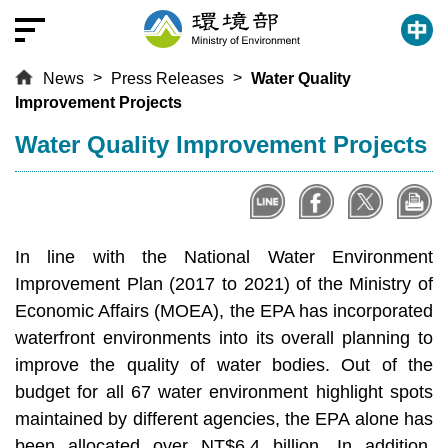
T
o
t
News
Press Releases
Water Quality
h
Improvement Projects
e
c
:::
Water Quality Improvement Projects
e
n
t
r
In line with the National Water Environment
a
l
Improvement Plan (2017 to 2021) of the Ministry of
c
Economic Affairs (MOEA), the EPA has incorporated
o
waterfront environments into its overall planning to
n
improve the quality of water bodies. Out of the
t
budget for all 67 water environment highlight spots
e
maintained by different agencies, the EPA alone has
n
been allocated over NT$6.4 billion. In addition,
# # # #
Search the listing above for the word "Improvement", and copy every line that has it.

Exercise solution:
Improvement Projects
Water Quality Improvement Projects
Improvement Plan (2017 to 2021) of the Ministry of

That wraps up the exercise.